Researchers at Oregon's Portland State University released a report this summer outlining patterns among voters in local elections utilizing voting data from four cities: Charlotte, Detroit, Portland and Saint Paul. Unsurprisingly, they found that most people are not voting in local elections. Only about 30 percent of registered voters cast their ballots for mayor in the course of the study.
The most striking conclusions from the report, however, highlight the huge gap in voter-participation rates between younger and older voters. The odds of a voter aged 65 or older casting a ballot in a mayoral election compared to a voter aged 18-34 were as high as 19 to 1 in the primary and 13.8 to 1 in the general election. Even more distressing is that these voting-odds ratios were commonly as high as 20 to 50 to 1 in some of the four cities' census tracts.
So yeah, you think your Mayor, city council members, county commissioners, and school board members are all douchebags?
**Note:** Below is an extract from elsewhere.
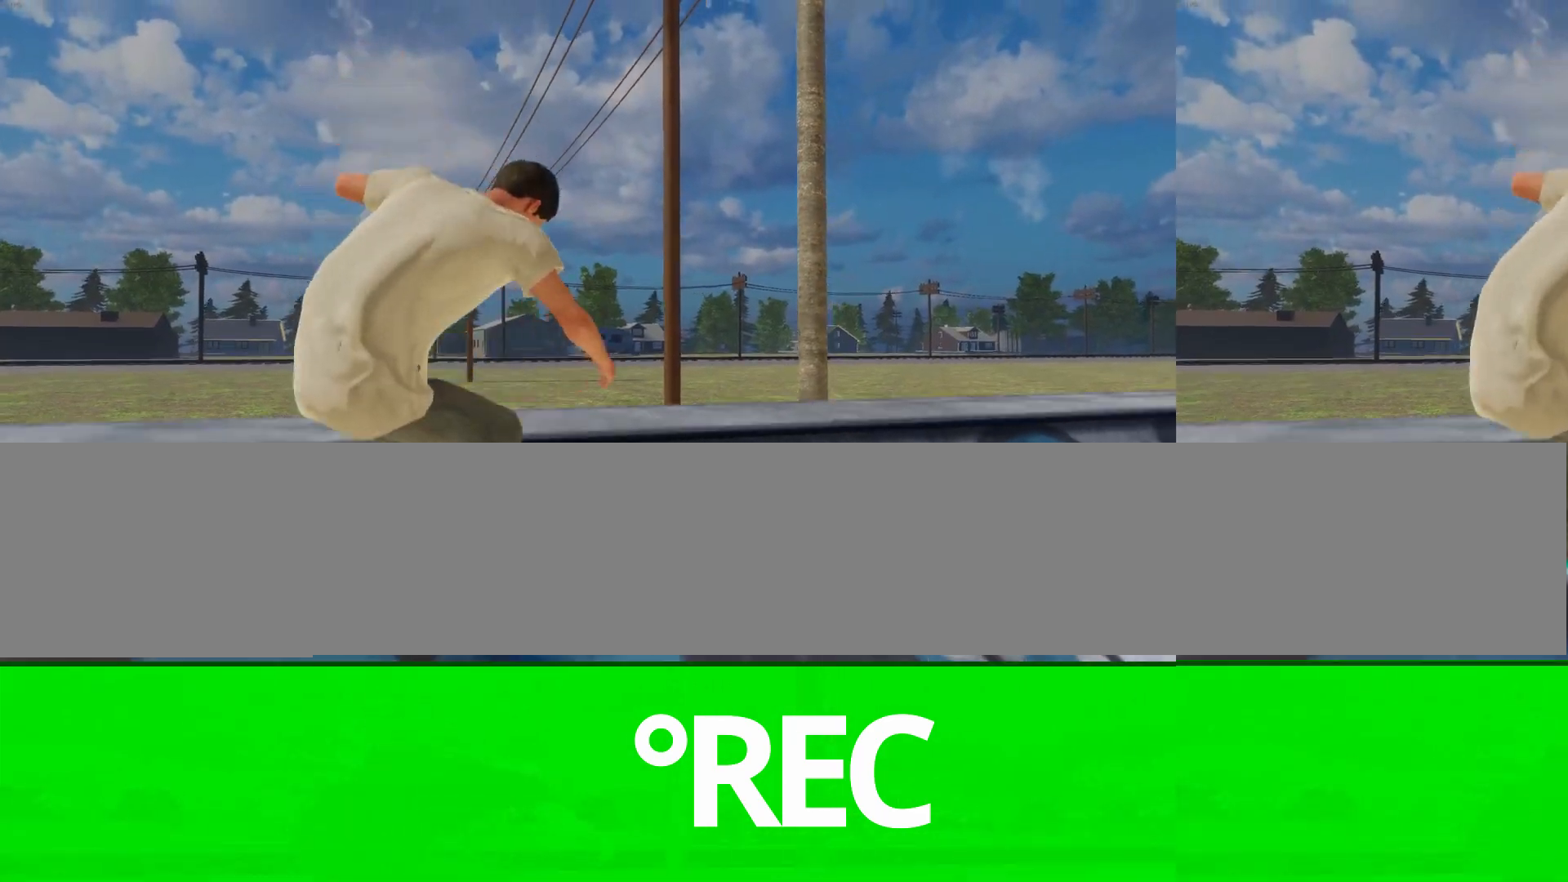
{"dt_ms": 500, "buttons": ["R2"], "left_stick": "center", "right_stick": "center", "events": [[300, "R2", "down"]]}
Cool.
Did you actually vote in your city's local election? Answer is no. You're being outvoted as much as 50 to one by aging Boomers, so guess what? They get what they want, and they make you pay for it all.
Until people under 35, or even people under 50, start giving a damn about more than just presidential races, the old folks who vote GOP will control your town, your county, and much of your state.
Are there any local races where you live coming up here in two weeks? Election Day is right around the corner. For Kentucky it's the Governor's race but other races will be decided like Attorney General and Agriculture Commissioner. Is there a race for Mayor where you live? School board? County Commission?
You don't know?
Better find out. Better yet, go vote in two weeks.
Better yet, bring your friends.
Unless you like getting outvoted 50 to 1.